QRG on Arbitration, Conciliation and Mediation
- Author: Vishnu S Warrier
- Language: English
- Subject: Law, arbitration
- Publisher: LexisNexis
- Publication date: January 1, 2015
- Publication place: India
- Published in English: January 1, 2015
- Media type: Print
- Pages: 150
- ISBN: 9789351433781

= QRG on Arbitration, Conciliation and Mediation =

Non-fiction law book

Quick Reference Guide on Arbitration, Conciliation & Mediation is a book authored by Vishnu S Warrier published by LexisNexis in 2015.

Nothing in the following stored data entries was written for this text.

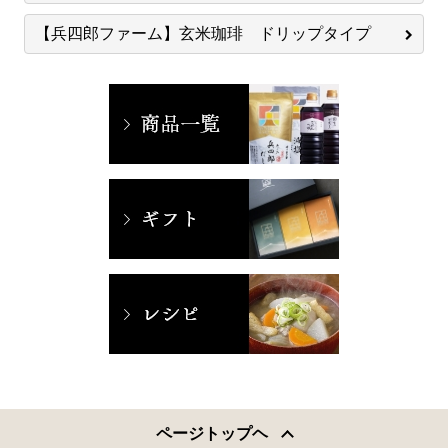
【兵四郎ファーム】玄米珈琲 ドリップタイプ
ページトップヘ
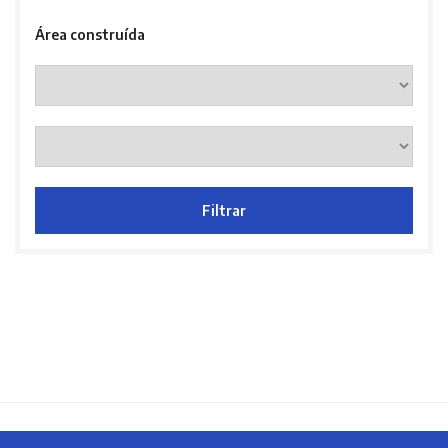
Área construída
Filtrar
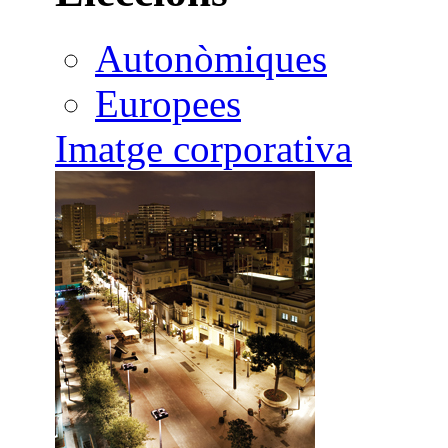
Autonòmiques
Europees
Imatge corporativa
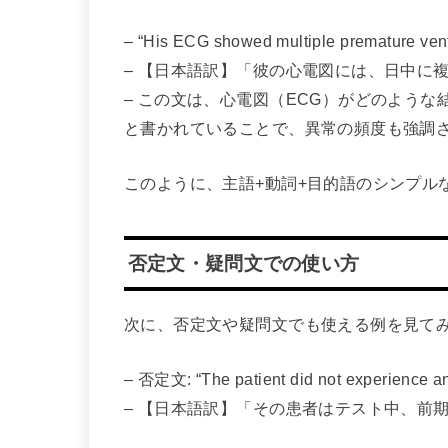
– “His ECG showed multiple premature ventr
– 【日本語訳】「彼の心電図には、日中に
– この文は、心電図（ECG）がどのよう
と書かれていることで、異常の頻度も強調
このように、主語+動詞+目的語のシンプル
否定文・疑問文での使い方
次に、否定文や疑問文でも使える例を見て
– 否定文: “The patient did not experience any 
– 【日本語訳】「その患者はテスト中、前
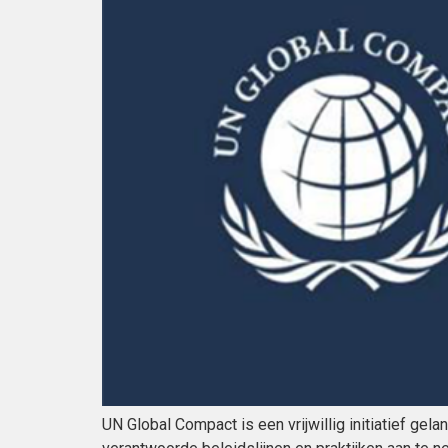
UN Global Compact is een vrijwillig initiatief g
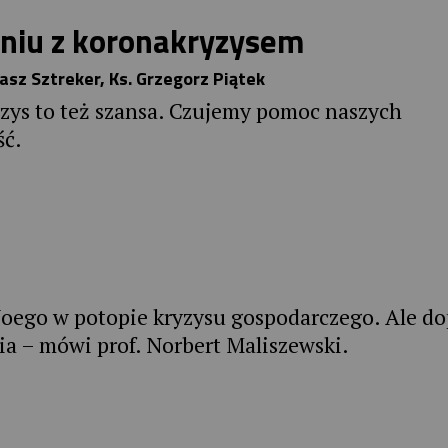
eniu z koronakryzysem
z Sztreker, Ks. Grzegorz Piątek
yzys to też szansa. Czujemy pomoc naszych
ść.
Noego w potopie kryzysu gospodarczego. Ale do
 – mówi prof. Norbert Maliszewski.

The book studies the concept of arbitration, mediation and conciliation procedure in ancient India and present. Considering law students in mind, author did justice to conceptualize the alternative dispute resolutions such as arbitration, mediation and conciliation into an easily understanding language.

== Key concepts ==
In pursuit of globalisation, India responded positively by opening up its economy. Along with the benefits promised, it also brought lots of issues. As we all know major concern of law is the conflict resolution. Traditional justice delivery system through the adjudication of courts, had already given way a large extent of alternative mode of dispute Resolution in common law countries. Following are the key concepts covered under this book.

Alternative dispute resolution in India is not new and it was in existence even under the previous Arbitration Act, 1940. The Arbitration and Conciliation Act, 1996 has been enacted to accommodate the harmonisation mandates of UNCITRAL Model. To streamline the Indian legal system the traditional civil law known as Code of Civil Procedure, (CPC) 1908 has also been amended and section 89 has been introduced. Section 89 (1) of CPC provides an option for the settlement of disputes outside the court. It provides that where it appears to the court that there exist elements, which may be acceptable to the parties, the court may formulate the terms of a possible settlement and refer the same for arbitration, conciliation, mediation or judicial settlement

=== Arbitration ===
The process of arbitration can start only if there exists a valid arbitration agreement between the parties prior to the emergence of the dispute. As per Section 7, such an agreement must be in writing. The contract regarding which the dispute exists, must either contain an arbitration clause or must refer to a separate document signed by the parties containing the arbitration agreement. The existence of an arbitration agreement can also be inferred by written correspondence such as letters, telex, or telegrams which provide a record of the agreement. An exchange of statement of claim and defense in which existence of an arbitration agreement is alleged by one party and not denied by other is also considered as valid written arbitration agreement.

=== Conciliation ===
Conciliation is a less formal form of arbitration. This process does not require an existence of any prior agreement. Any party can request the other party to appoint a conciliator. One conciliator is preferred but two or three are also allowed. In case of multiple conciliators, all must act jointly. If a party rejects an offer to conciliate, there can be no conciliation.

=== Mediation ===
The term "mediation" broadly refers to any instance in which a third party helps others reach agreement. More specifically, mediation has a structure, timetable and dynamics that "ordinary" negotiation lacks. The process is private and confidential, possibly enforced by law. Participation is typically voluntary. The mediator acts as a neutral third party and facilitates rather than directs the process.

=== Negotiation ===
Negotiation is a dialogue between two or more people or parties intended to reach a mutually beneficial outcome, resolve points of difference, to gain advantage for an individual or collective, or to craft outcomes to satisfy various interests.